In Bones and All [id., 2022] di Luca Guadagnino, i cartelli che segnalano i luoghi attraversati dai due giovani protagonisti in fuga vengono improvvisamente sostituti da omologhe indicazioni relative al mese in cui si svolge la porzione di fatti raccontata. Dal circoscrivere riferimenti di natura spaziale il film passa a delimitare invece notazioni temporali.
In Athena [id., 2022] di Romain Gavras, interamente ambientato all’interno di un quartiere-ghetto della banlieue, gli spazi sembrano trasformarsi in anfratti virtuali grazie alla circolarità continua e ininterrotta del piano sequenza.
In Argentina, 1985 [id., 2022] di Santiago Mitre (co-sceneggiatore con Mariano Llinás, regista di La Flor [id., 2018]) le aule del processo a Videla e ai fautori del rinnovamento nazionale e gli uffici polverosi dove si prepara l’istruttoria sono immersi in una sorta di temporalità astratta (magnificamente sottolineata dal ricorso al fuori fuoco e da una gestione dello spazio che, con scelta inedita, esalta le prospettive verticali), necessaria per convocare la Storia contemporaneamente a testimone e sul banco degli imputati.
A unire diversi film del festival è un’anomala strutturazione del rapporto tra lo Spazio e il Tempo, con il primo (o la percezione che se ne ricava) che sembra modificarsi sulla base dell’assetto del secondo. Che il Tempo diventi sublimazione del cambiamento (Guadagnino), strumento di lotta contro se stessi e il mondo (Gavras) o collante in grado di parificare vicende individuali e traumi collettivi (Mitre); che abbia un andamento lineare (Guadagnino), una struttura velatamente circolare (Gavras) o paia in certi momenti sospendersi in una fissità fuori da ogni cronologia storica (Mitre), esso non è più solo misura del divenire o platonica “immagine mobile dell’eternità” ma – al pari di quanto si diceva a proposito dell’estetica del frammento – un nuovo modo di interpretare (e in questo caso anche di orientare) una realtà sempre più instabile (in The Kingdom – Exodus [Riget Exodus, 2022] di Lars von Trier si parla non a caso di “eccesso di realtà”).
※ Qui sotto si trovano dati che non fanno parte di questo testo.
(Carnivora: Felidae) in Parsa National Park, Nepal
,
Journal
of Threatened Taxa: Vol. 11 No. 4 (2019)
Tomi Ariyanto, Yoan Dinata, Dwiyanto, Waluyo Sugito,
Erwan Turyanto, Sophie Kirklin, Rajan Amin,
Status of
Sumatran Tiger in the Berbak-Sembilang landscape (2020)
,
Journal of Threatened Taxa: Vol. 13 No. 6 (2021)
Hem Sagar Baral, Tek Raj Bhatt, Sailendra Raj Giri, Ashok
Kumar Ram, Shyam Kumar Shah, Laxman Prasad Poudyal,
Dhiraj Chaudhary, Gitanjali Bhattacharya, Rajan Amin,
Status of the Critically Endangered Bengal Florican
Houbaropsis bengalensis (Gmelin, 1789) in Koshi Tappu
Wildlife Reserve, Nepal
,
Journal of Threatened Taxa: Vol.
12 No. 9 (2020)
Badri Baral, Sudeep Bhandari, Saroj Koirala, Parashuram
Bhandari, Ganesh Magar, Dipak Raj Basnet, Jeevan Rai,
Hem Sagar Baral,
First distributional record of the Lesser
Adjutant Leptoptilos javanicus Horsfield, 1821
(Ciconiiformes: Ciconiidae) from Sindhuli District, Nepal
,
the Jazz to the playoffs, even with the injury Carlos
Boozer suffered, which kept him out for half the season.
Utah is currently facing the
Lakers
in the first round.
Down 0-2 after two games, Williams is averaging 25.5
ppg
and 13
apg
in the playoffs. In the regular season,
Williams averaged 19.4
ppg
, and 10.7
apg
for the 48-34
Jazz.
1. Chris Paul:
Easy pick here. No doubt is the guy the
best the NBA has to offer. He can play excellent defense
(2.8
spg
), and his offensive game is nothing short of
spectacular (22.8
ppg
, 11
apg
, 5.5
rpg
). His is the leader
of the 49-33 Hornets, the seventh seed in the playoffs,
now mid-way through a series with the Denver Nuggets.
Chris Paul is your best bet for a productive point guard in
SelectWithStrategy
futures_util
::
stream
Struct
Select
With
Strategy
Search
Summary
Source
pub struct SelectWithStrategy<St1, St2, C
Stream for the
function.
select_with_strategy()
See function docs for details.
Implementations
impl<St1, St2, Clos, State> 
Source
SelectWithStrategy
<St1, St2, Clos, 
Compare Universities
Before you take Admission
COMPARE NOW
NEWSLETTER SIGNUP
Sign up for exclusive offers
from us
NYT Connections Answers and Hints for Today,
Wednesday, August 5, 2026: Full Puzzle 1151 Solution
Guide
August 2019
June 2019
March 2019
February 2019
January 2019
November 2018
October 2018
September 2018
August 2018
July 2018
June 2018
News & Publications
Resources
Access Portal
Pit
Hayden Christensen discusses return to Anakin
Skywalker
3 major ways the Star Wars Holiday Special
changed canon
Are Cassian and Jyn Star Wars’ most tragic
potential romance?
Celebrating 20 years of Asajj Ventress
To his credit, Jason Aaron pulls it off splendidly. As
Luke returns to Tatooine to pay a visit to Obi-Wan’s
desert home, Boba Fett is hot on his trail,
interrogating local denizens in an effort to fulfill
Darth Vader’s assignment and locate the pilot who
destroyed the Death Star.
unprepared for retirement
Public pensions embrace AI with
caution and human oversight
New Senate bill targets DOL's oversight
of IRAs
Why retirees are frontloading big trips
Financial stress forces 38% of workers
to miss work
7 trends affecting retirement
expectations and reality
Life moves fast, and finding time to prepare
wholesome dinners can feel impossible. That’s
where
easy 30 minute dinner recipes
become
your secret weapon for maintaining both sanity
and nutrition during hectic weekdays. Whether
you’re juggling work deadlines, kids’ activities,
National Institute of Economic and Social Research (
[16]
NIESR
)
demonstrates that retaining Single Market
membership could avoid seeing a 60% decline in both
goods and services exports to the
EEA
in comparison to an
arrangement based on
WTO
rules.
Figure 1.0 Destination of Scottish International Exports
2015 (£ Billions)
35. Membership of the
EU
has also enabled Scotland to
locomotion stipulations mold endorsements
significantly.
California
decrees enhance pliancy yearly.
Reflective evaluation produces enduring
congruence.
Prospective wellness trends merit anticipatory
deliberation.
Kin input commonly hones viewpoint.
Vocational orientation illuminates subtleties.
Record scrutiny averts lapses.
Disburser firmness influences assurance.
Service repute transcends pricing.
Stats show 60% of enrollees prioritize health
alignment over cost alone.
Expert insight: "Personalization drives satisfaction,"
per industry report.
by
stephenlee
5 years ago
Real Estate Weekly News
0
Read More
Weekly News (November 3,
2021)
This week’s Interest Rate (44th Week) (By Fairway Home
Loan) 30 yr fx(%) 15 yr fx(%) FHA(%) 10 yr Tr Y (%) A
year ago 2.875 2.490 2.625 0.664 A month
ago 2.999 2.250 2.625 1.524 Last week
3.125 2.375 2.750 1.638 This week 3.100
Proprio per questo, la sua relazione con lo spazio non solo si modifica costantemente, ma sembra imporre differenti rapporti prospettici e percettivi: è il tempo a donare l’illusione della progressione rettilinea del viaggio dei due protagonisti di Bones and All; è il tempo a trasformare vicoli ed edifici in luoghi da fiaba nera dalle geometrie non euclidee in Athena; è il tempo ad acuire l’immobilità raggelata e concentrazionaria delle aule del processo in Argentina, 1985. Così, se – come abbiamo scritto in passato – la leggibilità del mondo appare sempre più compromessa dal surplus di segni e informazioni che lo dominano, questa coalescenza di tempi e spazi finisce per aprire nuove possibilità di senso.